Activity:
Please give back each line of the listing, unchanged in every word.

--- Provided material Enclosed Below ---

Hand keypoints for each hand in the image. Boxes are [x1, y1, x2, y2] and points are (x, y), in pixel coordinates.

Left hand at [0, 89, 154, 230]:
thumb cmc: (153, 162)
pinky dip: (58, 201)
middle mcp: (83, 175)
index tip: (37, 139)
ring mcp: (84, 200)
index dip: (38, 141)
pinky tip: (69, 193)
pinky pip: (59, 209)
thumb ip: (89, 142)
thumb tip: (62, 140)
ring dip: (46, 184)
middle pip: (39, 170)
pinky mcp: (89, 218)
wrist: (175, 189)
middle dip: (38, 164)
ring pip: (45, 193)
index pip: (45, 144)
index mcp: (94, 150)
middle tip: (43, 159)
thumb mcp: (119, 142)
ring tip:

--- End of Enclosed Provided material ---

Answer box:
Hand keypoints for each hand in the image. Boxes are [x1, y1, x2, y2] and points are (x, y), in pixel coordinates.

Left hand at [0, 89, 154, 230]:
thumb cmc: (153, 162)
pinky dip: (58, 201)
middle mcp: (83, 175)
index tip: (37, 139)
ring mcp: (84, 200)
index dip: (38, 141)
pinky tip: (69, 193)
pinky pip: (59, 209)
thumb ip: (89, 142)
thumb tip: (62, 140)
ring dip: (46, 184)
middle pip: (39, 170)
pinky mcp: (89, 218)
wrist: (175, 189)
middle dip: (38, 164)
ring pip: (45, 193)
index pip: (45, 144)
index mcp: (94, 150)
middle tip: (43, 159)
thumb mcp: (119, 142)
ring tip:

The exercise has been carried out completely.